■ **Task**
Please write out the data below again, substituting "Gratis" for "Kostenfrei" wherever it occurs and keeping everything else unchanged. Leave the pictures out of your answer.

>>>>>

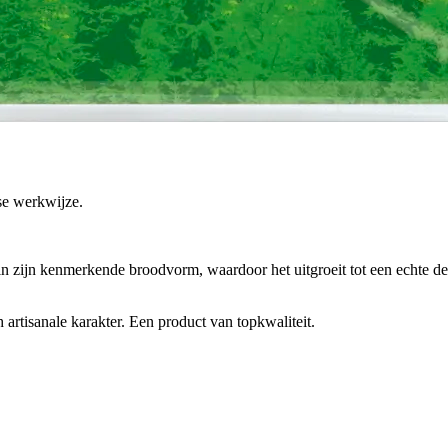
nse werkwijze.
n zijn kenmerkende broodvorm, waardoor het uitgroeit tot een echte del
 artisanale karakter. Een product van topkwaliteit.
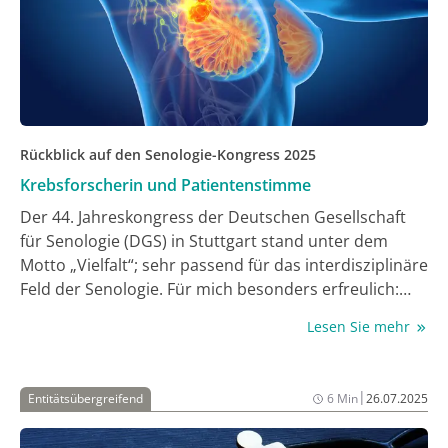
Rückblick auf den Senologie-Kongress 2025
Krebsforscherin und Patientenstimme
Der 44. Jahreskongress der Deutschen Gesellschaft
für Senologie (DGS) in Stuttgart stand unter dem
Motto „Vielfalt“; sehr passend für das interdisziplinäre
Feld der Senologie. Für mich besonders erfreulich:
Auch Patientenvertreterinnen waren ausgesprochen
Lesen Sie mehr
zahlreich vertreten und an vielen Sitzungen als
Funktionstragende im wissenschaftlichen Programm
involviert – ein starkes Zeichen für einen offenen
|
Entitätsübergreifend
6 Min
26.07.2025
Austausch auf Augenhöhe zwischen Behandelnden
und Betroffenen, wie Co-Kongresspräsidentin Prof.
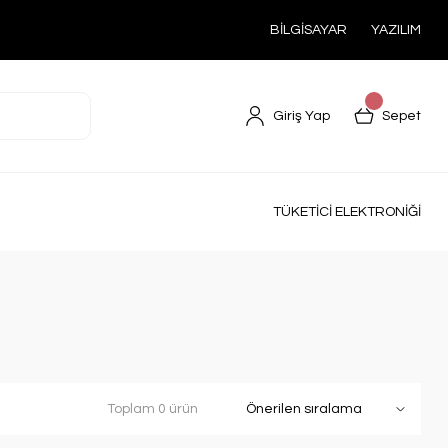
BİLGİSAYAR
YAZILIM
Giriş Yap
Sepet
TÜKETİCİ ELEKTRONİĞİ
Toplam 0 ürün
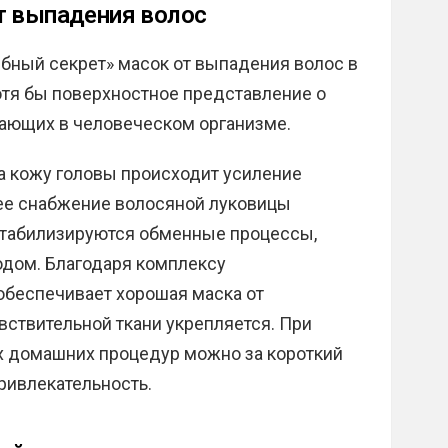
т выпадения волос
ебный секрет» масок от выпадения волос в
отя бы поверхностное представление о
кающих в человеческом организме.
а кожу головы происходит усиление
шее снабжение волосяной луковицы
стабилизируются обменные процессы,
дом. Благодаря комплексу
обеспечивает хорошая маска от
вствительной ткани укрепляется. При
 домашних процедур можно за короткий
ивлекательность.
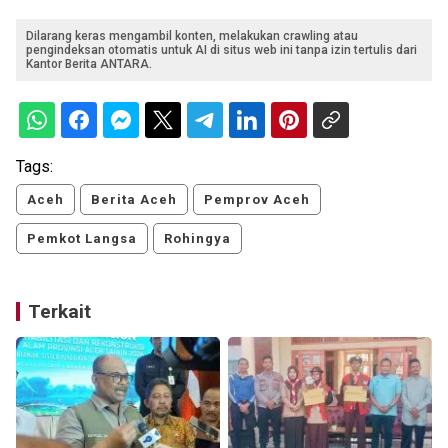
Dilarang keras mengambil konten, melakukan crawling atau
pengindeksan otomatis untuk AI di situs web ini tanpa izin tertulis dari
Kantor Berita ANTARA.
Tags:
Aceh
Berita Aceh
Pemprov Aceh
Pemkot Langsa
Rohingya
Terkait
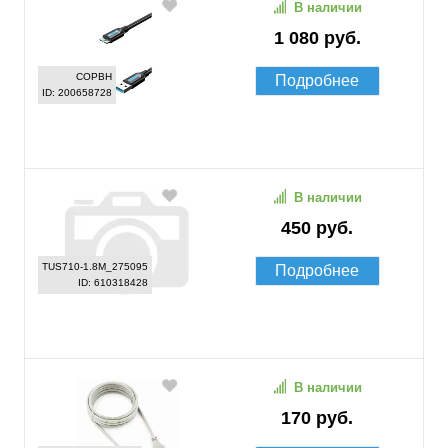
В наличии
1 080 руб.
COPBH
Подробнее
ID: 200658728
В наличии
450 руб.
TUS710-1.8M_275095
Подробнее
ID: 610318428
В наличии
170 руб.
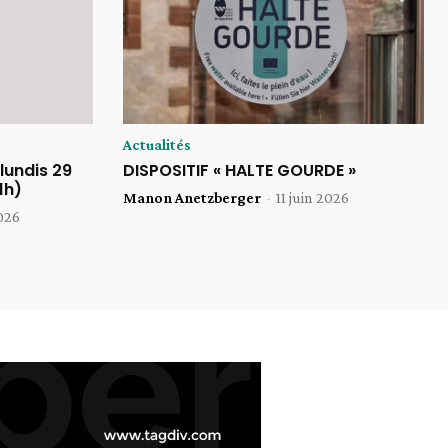
Actualités
lundis 29
DISPOSITIF « HALTE GOURDE »
1h)
Manon Anetzberger
-
11 juin 2026
2026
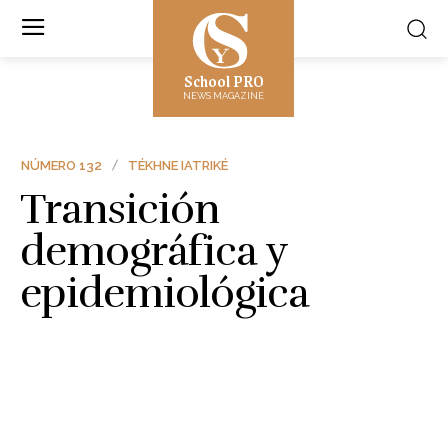
School PRO
NEWS MAGAZINE
NÚMERO 132
TÉKHNE IATRIKÉ
Transición
demográfica y
epidemiológica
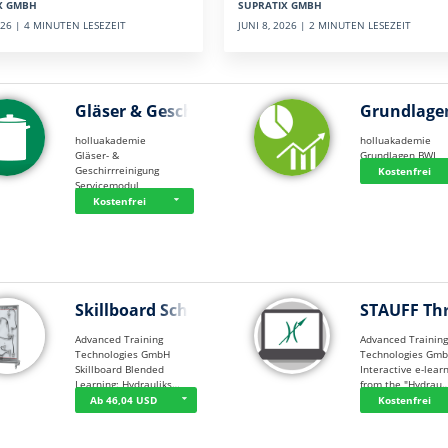
SUPRATIX GMBH
X GMBH
JUNI 8, 2026 | 2 MINUTEN LESEZEIT
2026 | 4 MINUTEN LESEZEIT
Gläser & Geschi…
Grundlage
holluakademie
holluakademie
Gläser- &
Grundlagen BWL
Geschirrreinigung
Kostenfrei
Servicemodul
Kostenfrei
Skillboard Schl…
STAUFF Th
Advanced Training
Advanced Trainin
Technologies GmbH
Technologies Gm
Skillboard Blended
Interactive e-lear
Learning: Hydrauliks…
from the "Hydrau
Ab 46,04 USD
Kostenfrei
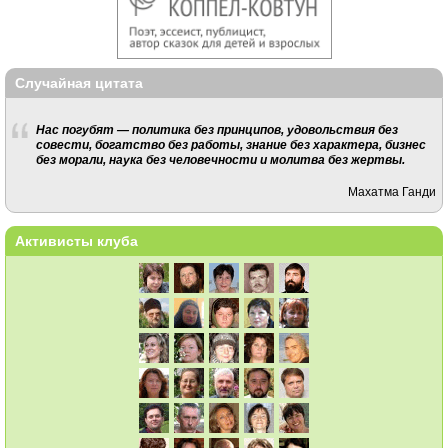
Случайная цитата
Нас погубят — политика без принципов, удовольствия без
совести, богатство без работы, знание без характера, бизнес
без морали, наука без человечности и молитва без жертвы.
Махатма Ганди
Активисты клуба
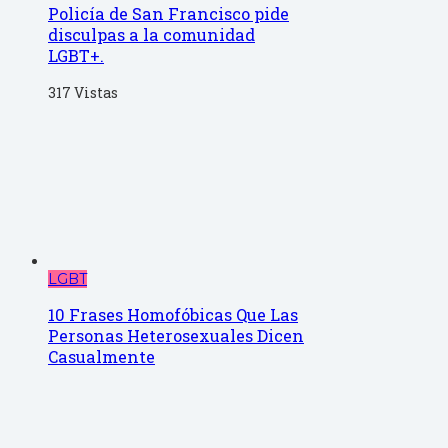
Policía de San Francisco pide
disculpas a la comunidad
LGBT+.
317 Vistas
LGBT
10 Frases Homofóbicas Que Las
Personas Heterosexuales Dicen
Casualmente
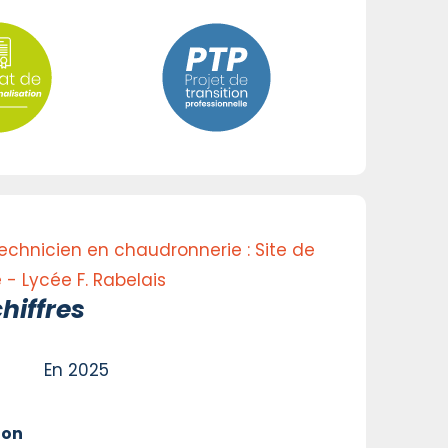
technicien en chaudronnerie : Site de
- Lycée F. Rabelais
hiffres
En 2025
ion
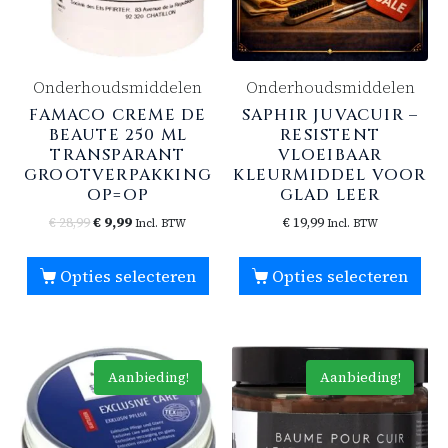
Onderhoudsmiddelen
Onderhoudsmiddelen
FAMACO CREME DE
SAPHIR JUVACUIR –
BEAUTE 250 ML
RESISTENT
TRANSPARANT
VLOEIBAAR
GROOTVERPAKKING
KLEURMIDDEL VOOR
OP=OP
GLAD LEER
€
28,99
€
9,99
€
19,99
Incl. BTW
Incl. BTW
Opties selecteren
Opties selecteren
Aanbieding!
Aanbieding!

<<<<<

■ **Answer to the problem**
nse werkwijze.
n zijn kenmerkende broodvorm, waardoor het uitgroeit tot een echte del
 artisanale karakter. Een product van topkwaliteit.
Rückblick auf den Senologie-Kongress 2025
Krebsforscherin und Patientenstimme
Der 44. Jahreskongress der Deutschen Gesellschaft
für Senologie (DGS) in Stuttgart stand unter dem
Motto „Vielfalt“; sehr passend für das interdisziplinäre
Feld der Senologie. Für mich besonders erfreulich:
Auch Patientenvertreterinnen waren ausgesprochen
Lesen Sie mehr
zahlreich vertreten und an vielen Sitzungen als
Funktionstragende im wissenschaftlichen Programm
involviert – ein starkes Zeichen für einen offenen
|
Entitätsübergreifend
6 Min
26.07.2025
Austausch auf Augenhöhe zwischen Behandelnden
und Betroffenen, wie Co-Kongresspräsidentin Prof.
BİLGİSAYAR
YAZILIM
Giriş Yap
Sepet
TÜKETİCİ ELEKTRONİĞİ
Toplam 0 ürün
т выпадения волос
ебный секрет» масок от выпадения волос в
отя бы поверхностное представление о
кающих в человеческом организме.
а кожу головы происходит усиление
шее снабжение волосяной луковицы
стабилизируются обменные процессы,
дом. Благодаря комплексу
обеспечивает хорошая маска от
вствительной ткани укрепляется. При
 домашних процедур можно за короткий
ивлекательность.
Dilarang keras mengambil konten, melakukan crawling atau
pengindeksan otomatis untuk AI di situs web ini tanpa izin tertulis dari
Kantor Berita ANTARA.
Tags:
Aceh
Berita Aceh
Pemprov Aceh
Pemkot Langsa
Rohingya
Terkait
В наличии
1 080 руб.
COPBH
Подробнее
ID: 200658728
В наличии
450 руб.
TUS710-1.8M_275095
Подробнее
ID: 610318428
В наличии
170 руб.
Actualités
lundis 29
DISPOSITIF « HALTE GOURDE »
1h)
Manon Anetzberger
-
11 juin 2026
2026
School PRO
NEWS MAGAZINE
NÚMERO 132
TÉKHNE IATRIKÉ
Transición
demográfica y
epidemiológica
SUPRATIX GMBH
X GMBH
JUNI 8, 2026 | 2 MINUTEN LESEZEIT
2026 | 4 MINUTEN LESEZEIT
Gläser & Geschi…
Grundlage
holluakademie
holluakademie
Gläser- &
Grundlagen BWL
Geschirrreinigung
Gratis
Servicemodul
Gratis
Skillboard Schl…
STAUFF Th
Advanced Training
Advanced Trainin
Technologies GmbH
Technologies Gm
Skillboard Blended
Interactive e-lear
Learning: Hydrauliks…
from the "Hydrau
Ab 46,04 USD
Gratis
Случайная цитата
Нас погубят — политика без принципов, удовольствия без
совести, богатство без работы, знание без характера, бизнес
без морали, наука без человечности и молитва без жертвы.
Махатма Ганди
Активисты клуба
Policía de San Francisco pide
disculpas a la comunidad
LGBT+.
317 Vistas
LGBT
10 Frases Homofóbicas Que Las
Personas Heterosexuales Dicen
Casualmente
technicien en chaudronnerie : Site de
- Lycée F. Rabelais
hiffres
En 2025
ion
Onderhoudsmiddelen
Onderhoudsmiddelen
FAMACO CREME DE
SAPHIR JUVACUIR –
BEAUTE 250 ML
RESISTENT
TRANSPARANT
VLOEIBAAR
GROOTVERPAKKING
KLEURMIDDEL VOOR
OP=OP
GLAD LEER
€
28,99
€
9,99
€
19,99
Incl. BTW
Incl. BTW
Opties selecteren
Opties selecteren
Aanbieding!
Aanbieding!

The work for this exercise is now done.